S. Hunig and M. Kiessel in Chem. Ber. 91, 380 (1958) reported transforming 1,2-dichloro-2-ethoxyethane to 1-chloro-2-ethoxyethene by use of a tertiary amine and heat. Under the various reaction conditions reported the reaction produced predominantly the cis isomer.
German Offen. 2,210,010 reports the reaction of 1,1-dichloro-2-methoxyethane with methoxide to give 1-chloro-2-methoxyethene. The cis isomer was produced (54%) to a greater extent than the trans isomer (46%).
D. A. VanDrop et al. reported in Rec. trav. chim. 70, 289 (1951) the conversion of dichloroacetaldehyde diethylacetal to 1-chloro-2-ethoxyethene by use of activated zinc dust. The authors report (page 293), "The yield of the cis-isomer is found to be 4-5 times as great as that of the trans-isomer, . . . ".

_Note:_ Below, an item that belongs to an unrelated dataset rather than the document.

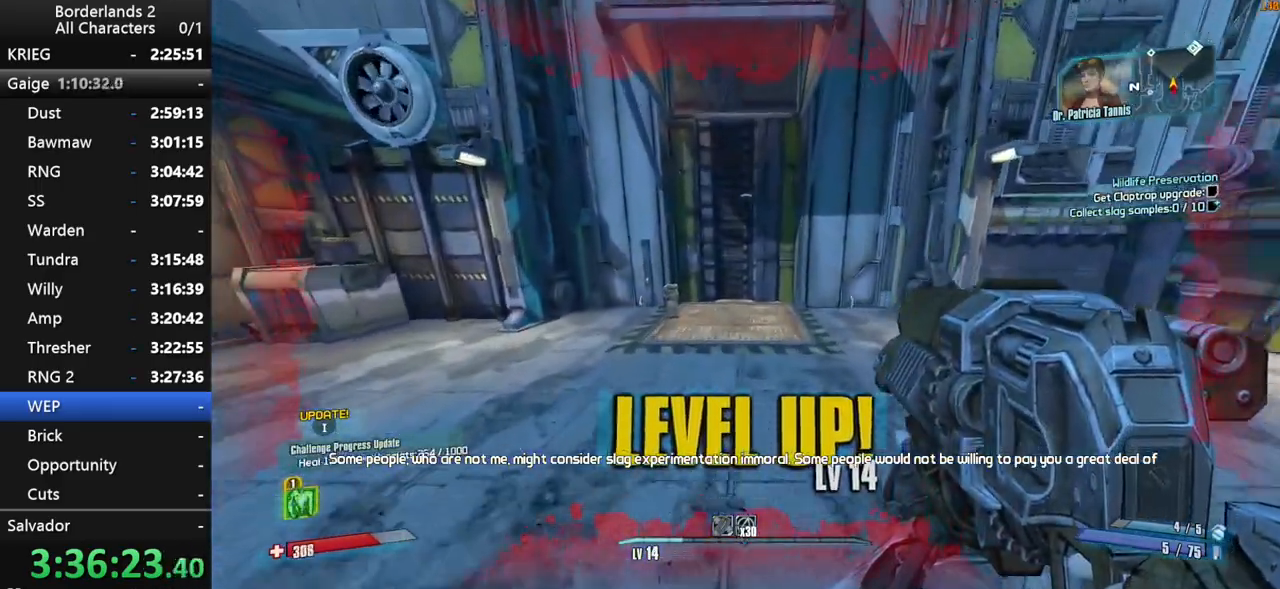
{"keys": ["a", "w"], "mouse": [], "mouse_move": "left", "events": [[167, "a", "up"], [167, "shift", "up"], [500, "a", "down"]]}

M. Farina et al. reported in Rend. 1st Lombardo Sci. Pt. 1 Classe Sci. Mat. e Nat. 94A, 600 (1960) that the transformation of 1,2-dichloro-2-i-butoxyethane to 1-chloro-2-i-butoxyethene with a tertiary amine and hydrochloric acid gave a product which contained 75-90% of the cis isomer.
All of the above articles indicate that the trans isomer is produced to a much less extent than the cis isomer. These were empirical findings and the possible mechanistic reasons were not reported. However, in 1976 E. Taskinen and E. Sainio in Tetrahedron 32, 593 (1976) reported that based on thermodynamic calculations the cis isomer should predominate due to its lower enthalpy.

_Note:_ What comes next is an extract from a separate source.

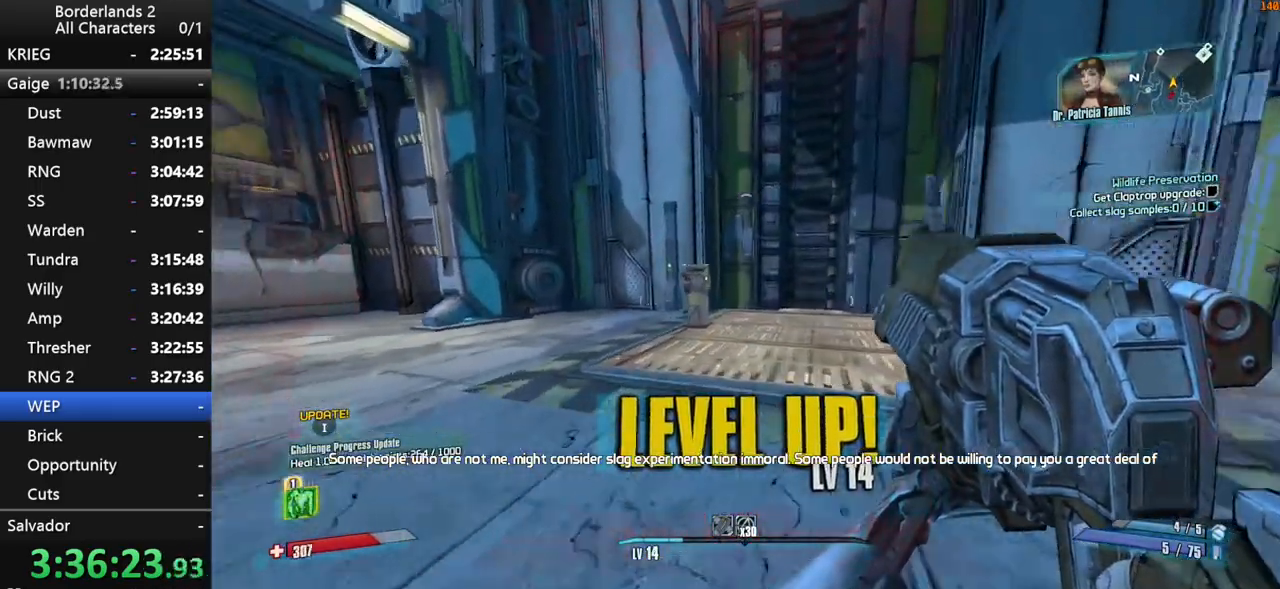
{"keys": ["w"], "mouse": [], "mouse_move": "still", "events": [[84, "shift", "down"], [184, "a", "up"], [284, "shift", "up"]]}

Therefore, based on both theoretical considerations as well as previous experiments reported in the chemical literature one skilled in the art would expect to have a trans to cis ratio much less than 50:50. However, the present invention (process) surprisingly and unexpectedly produces 1-chloro-2-alkoxyethene (II) with a trans cis ratio of greater than 70:30.
The only other method known to produce a mixture of 1-chloro-2-alkoxyethene (II) which is enriched in the trans isomer to greater than a 70:30 ratio is an indirect one, namely, production of the cis trans mixture by old methods and then fractional distillation.